The Challenges of Big Data
Analytics:
For most organizations,
big data analysis is a challenge. Consider the sheer volume of data and the
different formats of the data (both structured and unstructured data) that is
collected across the entire organization and the many different ways different
types of data can be combined, contrasted and analyzed to find patterns and
other useful business information.
The first challenge is in
breaking down data silos to access all data an organization stores in different
places and often in different systems. A second big data challenge is in
creating platforms that can pull in unstructured data as easily as structured
data. This massive volume of data is typically so large that it's difficult to
process using traditional database and software methods.
Big Data Requires
High-Performance Analytics
To analyze such a large
volume of data, big data analytics is typically performed using specialized
software tools and applications for predictive analytics, data mining, text
mining, forecasting and data optimization. Collectively these processes are
separate but highly integrated functions of high-performance analytics. Using
big data tools and software enables an organization to process extremely large
volumes of data that a business has collected to determine which data is
relevant and can be analyzed to drive better business decisions in the future.
Examples of How Big Data
Analytics is Used Today
As the technology that
helps an organization to break down data silos and analyze data improves,
business can be transformed in all sorts of ways. According to Datamation,
today's advances in analyzing Big Data allow researchers to decode human DNA in
minutes, predict where terrorists plan to attack, determine which gene is
mostly likely to be responsible for certain diseases and, of course, which ads
you are most likely to respond to on Facebook.
The business cases for
leveraging Big Data are compelling. For instance, Netflix mined its subscriber
data to put the essential ingredients together for its recent hit House of
Cards, and subscriber data also prompted the company to bring Arrested
Development back from the dead.
Another example comes from
one of the biggest mobile carriers in the world. France's Orange launched its
Data for Development project by releasing subscriber data for customers in the
Ivory Coast. The 2.5 billion records, which were made anonymous, included
details on calls and text messages exchanged between 5 million users.
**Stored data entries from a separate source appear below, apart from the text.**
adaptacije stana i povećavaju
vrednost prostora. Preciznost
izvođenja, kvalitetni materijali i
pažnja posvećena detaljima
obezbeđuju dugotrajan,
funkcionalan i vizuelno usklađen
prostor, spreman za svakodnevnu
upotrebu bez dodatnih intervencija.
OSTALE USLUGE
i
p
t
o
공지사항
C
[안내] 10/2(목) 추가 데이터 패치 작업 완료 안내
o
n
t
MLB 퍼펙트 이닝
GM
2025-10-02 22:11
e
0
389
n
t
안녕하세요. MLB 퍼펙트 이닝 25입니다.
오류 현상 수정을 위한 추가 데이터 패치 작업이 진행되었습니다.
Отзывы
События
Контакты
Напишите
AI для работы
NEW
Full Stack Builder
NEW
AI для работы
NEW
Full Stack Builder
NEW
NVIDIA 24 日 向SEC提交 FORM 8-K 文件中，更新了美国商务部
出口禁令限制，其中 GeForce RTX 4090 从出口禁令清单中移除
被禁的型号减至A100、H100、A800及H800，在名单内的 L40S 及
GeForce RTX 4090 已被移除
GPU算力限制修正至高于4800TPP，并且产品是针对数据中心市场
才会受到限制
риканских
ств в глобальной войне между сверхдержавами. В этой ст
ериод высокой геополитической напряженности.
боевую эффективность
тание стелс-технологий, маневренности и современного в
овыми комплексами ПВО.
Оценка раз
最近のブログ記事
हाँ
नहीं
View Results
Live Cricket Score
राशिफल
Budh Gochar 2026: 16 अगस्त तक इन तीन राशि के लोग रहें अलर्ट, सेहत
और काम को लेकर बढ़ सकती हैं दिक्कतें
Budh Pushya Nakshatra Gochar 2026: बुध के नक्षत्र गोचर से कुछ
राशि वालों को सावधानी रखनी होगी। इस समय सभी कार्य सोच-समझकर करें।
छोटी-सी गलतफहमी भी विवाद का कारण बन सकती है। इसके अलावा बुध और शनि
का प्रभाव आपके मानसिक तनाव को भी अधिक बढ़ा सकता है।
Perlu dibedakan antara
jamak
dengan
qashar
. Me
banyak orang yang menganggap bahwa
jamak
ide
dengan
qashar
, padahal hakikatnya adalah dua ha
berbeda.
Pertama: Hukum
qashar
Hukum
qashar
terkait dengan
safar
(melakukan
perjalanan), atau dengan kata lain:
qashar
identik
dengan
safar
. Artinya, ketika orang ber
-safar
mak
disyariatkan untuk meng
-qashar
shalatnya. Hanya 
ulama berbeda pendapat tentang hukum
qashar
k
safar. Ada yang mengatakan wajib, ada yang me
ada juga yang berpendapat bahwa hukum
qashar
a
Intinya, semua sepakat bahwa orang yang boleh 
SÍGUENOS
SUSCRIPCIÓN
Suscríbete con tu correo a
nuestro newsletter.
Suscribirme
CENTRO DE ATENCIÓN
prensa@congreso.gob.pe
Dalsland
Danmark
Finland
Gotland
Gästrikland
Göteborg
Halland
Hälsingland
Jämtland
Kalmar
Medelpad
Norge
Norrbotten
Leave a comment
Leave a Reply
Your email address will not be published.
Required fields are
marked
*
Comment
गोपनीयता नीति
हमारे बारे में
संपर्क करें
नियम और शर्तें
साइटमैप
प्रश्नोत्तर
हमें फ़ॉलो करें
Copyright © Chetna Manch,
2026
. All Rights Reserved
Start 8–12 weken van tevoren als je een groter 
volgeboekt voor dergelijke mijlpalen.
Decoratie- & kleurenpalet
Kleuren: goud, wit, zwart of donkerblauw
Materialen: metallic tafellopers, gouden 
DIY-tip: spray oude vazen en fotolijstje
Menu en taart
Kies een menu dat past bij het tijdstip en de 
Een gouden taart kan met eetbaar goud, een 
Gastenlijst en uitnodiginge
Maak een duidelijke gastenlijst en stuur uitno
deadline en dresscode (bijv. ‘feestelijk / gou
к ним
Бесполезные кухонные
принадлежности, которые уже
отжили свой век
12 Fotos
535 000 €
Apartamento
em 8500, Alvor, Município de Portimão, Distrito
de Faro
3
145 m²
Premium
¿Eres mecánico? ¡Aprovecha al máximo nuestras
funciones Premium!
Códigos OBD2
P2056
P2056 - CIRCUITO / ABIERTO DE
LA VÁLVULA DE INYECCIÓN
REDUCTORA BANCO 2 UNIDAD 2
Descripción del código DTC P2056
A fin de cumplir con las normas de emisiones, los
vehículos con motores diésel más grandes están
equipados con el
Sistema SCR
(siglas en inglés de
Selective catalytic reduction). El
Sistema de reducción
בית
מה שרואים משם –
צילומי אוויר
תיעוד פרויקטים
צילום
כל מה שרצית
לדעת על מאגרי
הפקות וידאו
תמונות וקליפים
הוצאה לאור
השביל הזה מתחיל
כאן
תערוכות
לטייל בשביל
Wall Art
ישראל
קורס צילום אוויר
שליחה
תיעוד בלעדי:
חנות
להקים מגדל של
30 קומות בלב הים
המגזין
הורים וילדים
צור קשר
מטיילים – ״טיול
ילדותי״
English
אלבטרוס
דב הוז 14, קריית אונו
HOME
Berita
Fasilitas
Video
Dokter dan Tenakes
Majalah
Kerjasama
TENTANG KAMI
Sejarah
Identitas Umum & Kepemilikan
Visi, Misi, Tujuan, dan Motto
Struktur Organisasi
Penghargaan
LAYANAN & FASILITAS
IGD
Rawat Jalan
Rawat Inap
Researchers accessed the data and sent Orange proposals for how the data could
serve as the foundation for development projects to improve public health and
safety. Proposed projects included one that showed how to improve public safety
by tracking cell phone data to map where people went after emergencies; another
showed how to use cellular data for disease containment.
Benefits of Big Data
Analytics:
Enterprises are
increasingly looking to find actionable insights into their data. Many big data
projects originate from the need to answer specific business questions. With
the right big data analytics platforms in place, an enterprise can boost sales,
increase efficiency, and improve operations, customer service and risk
management.
Webopedia parent company,
QuinStreet, surveyed 540 enterprise decision-makers involved in big data
purchases to learn which business areas companies plan to use Big Data
analytics to improve operations. About half of all respondents said they were
applying big data analytics to improve customer retention, help with product
development and gain a competitive advantage.
Notably, the business area
getting the most attention relates to increasing efficiencies and optimizing
operations. Specifically, 62 percent of respondents said that they use big data
analytics to improve speed and reduce complexity.